* ASSIGNED TASK:
When you copy the data that follows, reproduce every word exactly and leave out the images.

Saved entries:
== Segment start ==
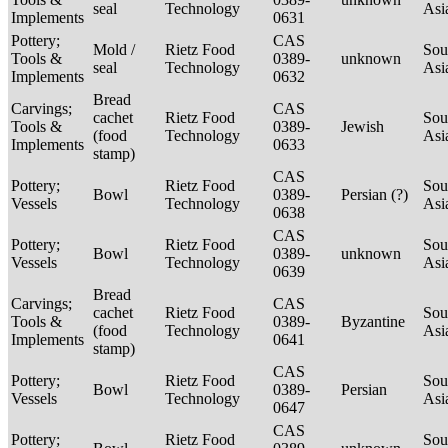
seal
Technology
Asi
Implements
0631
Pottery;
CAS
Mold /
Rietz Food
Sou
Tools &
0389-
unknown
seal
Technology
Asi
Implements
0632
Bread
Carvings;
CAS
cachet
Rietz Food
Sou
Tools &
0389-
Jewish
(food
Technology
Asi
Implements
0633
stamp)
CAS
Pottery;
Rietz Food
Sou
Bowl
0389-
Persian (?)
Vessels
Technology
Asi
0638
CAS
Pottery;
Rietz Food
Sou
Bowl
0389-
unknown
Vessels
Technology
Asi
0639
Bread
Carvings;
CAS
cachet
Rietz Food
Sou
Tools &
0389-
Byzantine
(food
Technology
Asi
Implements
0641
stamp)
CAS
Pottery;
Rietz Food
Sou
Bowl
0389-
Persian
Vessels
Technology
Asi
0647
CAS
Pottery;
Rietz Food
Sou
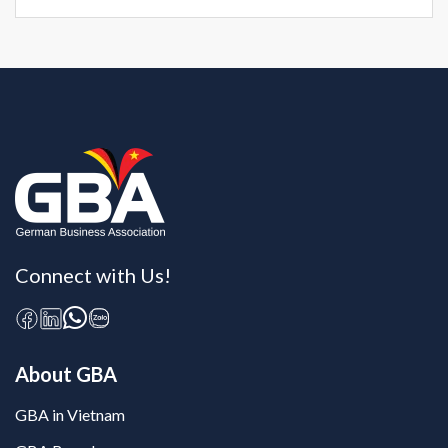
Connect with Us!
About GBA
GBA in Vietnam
== Segment end ==
* WRITTEN RESPONSE:
seal
Technology
Asi
Implements
0631
Pottery;
CAS
Mold /
Rietz Food
Sou
Tools &
0389-
unknown
seal
Technology
Asi
Implements
0632
Bread
Carvings;
CAS
cachet
Rietz Food
Sou
Tools &
0389-
Jewish
(food
Technology
Asi
Implements
0633
stamp)
CAS
Pottery;
Rietz Food
Sou
Bowl
0389-
Persian (?)
Vessels
Technology
Asi
0638
CAS
Pottery;
Rietz Food
Sou
Bowl
0389-
unknown
Vessels
Technology
Asi
0639
Bread
Carvings;
CAS
cachet
Rietz Food
Sou
Tools &
0389-
Byzantine
(food
Technology
Asi
Implements
0641
stamp)
CAS
Pottery;
Rietz Food
Sou
Bowl
0389-
Persian
Vessels
Technology
Asi
0647
CAS
Pottery;
Rietz Food
Sou
Connect with Us!
About GBA
GBA in Vietnam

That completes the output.